Seminerde Travma ve Afet Çalışmaları Uygulamalı Ruh Sağlığı Program Koordinatörü Prof. Dr. Ahmet Tamer Aker konuşmacı olarak yer alırken, Türkiye ve dünyada deprem ve benzeri doğal afetlerin tarihsel sürecini ele aldı.
Aker, 1999 depreminin ardından kurulan Türkiye Psikiyatri Derneği Afet Psikiyatrisi Çalışma Birimi'nin faaliyetleri hakkında da bilgi verdi.
Kahramanmaraş merkezli depremlerin ardından, adını pek çok kültürde ''kötülüklerden uzat tutan'' manasına gelen ''Affan'' koydukları bir proje başlattıklarını anlatan Aker, bu projeyle Hatay'ın Antakya ve İskenderun ilçeleri, Gaziantep'in Nurdağı ilçesi, Kahramanmaraş, Adıyaman, Şanlıurfa, Diyarbakır ve Osmaniye'de merkezler açtıklarını kaydetti.
Aker, depremden etkilenenlere ve bölgeden başka şehirlere göç etmek zorunda kalanlara hizmet verdiklerini aktararak "Sahada 35'in üzerinde kurum, kuruluş ve STK ile çalıştık.
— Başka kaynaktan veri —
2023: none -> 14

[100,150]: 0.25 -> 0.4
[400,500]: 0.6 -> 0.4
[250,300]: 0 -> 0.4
Çalışmalarımızı konteynerlerde gerçekleştirdik. Araçlarla mobil hizmet sunduk. Affan projesi ile 35 binden fazla kişiye ulaştık." dedi.
- "Depremin bir kültür olarak yaşamımıza girmesi gerekiyor"
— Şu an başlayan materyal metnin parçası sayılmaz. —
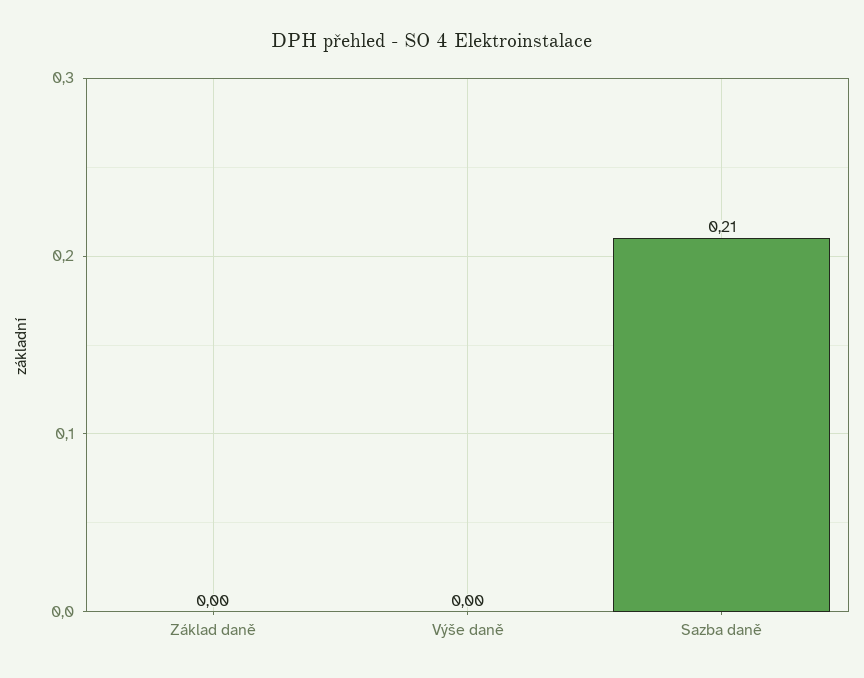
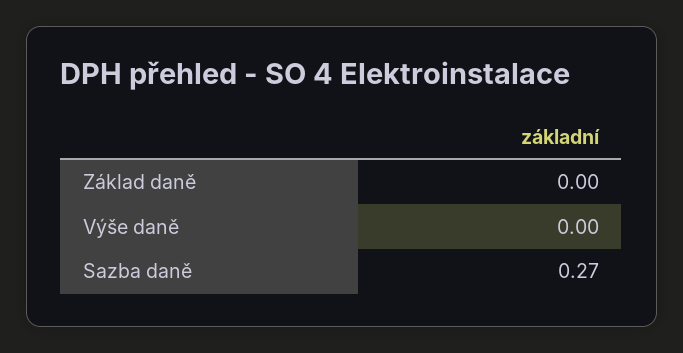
Sazba daně: 0.21 -> 0.27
Deprem kaynaklı ruhsal sorunların on yıl boyunca artarak devam edebileceğini öngördüklerini vurgulayan Aker, "Bu konuda Türkiye'de çok önemli değişimler olacağını bekliyorum. 99 depreminden sonra nasıl olduysa yine olacak. Bir daha böyle bir sonucu yaşamamak gerekiyor. Bu, hepimiz adına bir utanç. Bu utancı gidermenin tek yolu da birbirimize temas etmek ve birlikte çalışabilmek. Depremin bir kültür olarak yaşamımıza girmesi gerekiyor." diye konuştu.
Aker, neyi eksik bıraktıklarına dair soruya, "Bizim tarihsel öykümüz yok." yanıtını vererek konuşmasını şöyle tamamladı:
"Biz birbirimize anlatamadık, aktaramadık, nesiller anlatamadılar, taşıyamadılar yeterince. Bundan sonra yapmamız gereken bu aktarımı sağlayabilmek. Maraş, önemli bir dönüm noktası. Bundan sonra gençler ve çocuklar elbette etkilenecekler, bunların izlerini taşıyacaklar. Onların çocukları da bu büyük depremin, yıkımın izlerini taşıyacak. O zaman bu konuşmaları, serzenişleri, söylemleri, yapıtları, evleri, mahalleleri bizim tek tek koruyarak anlatmamız, aktarmamız gerekiyor."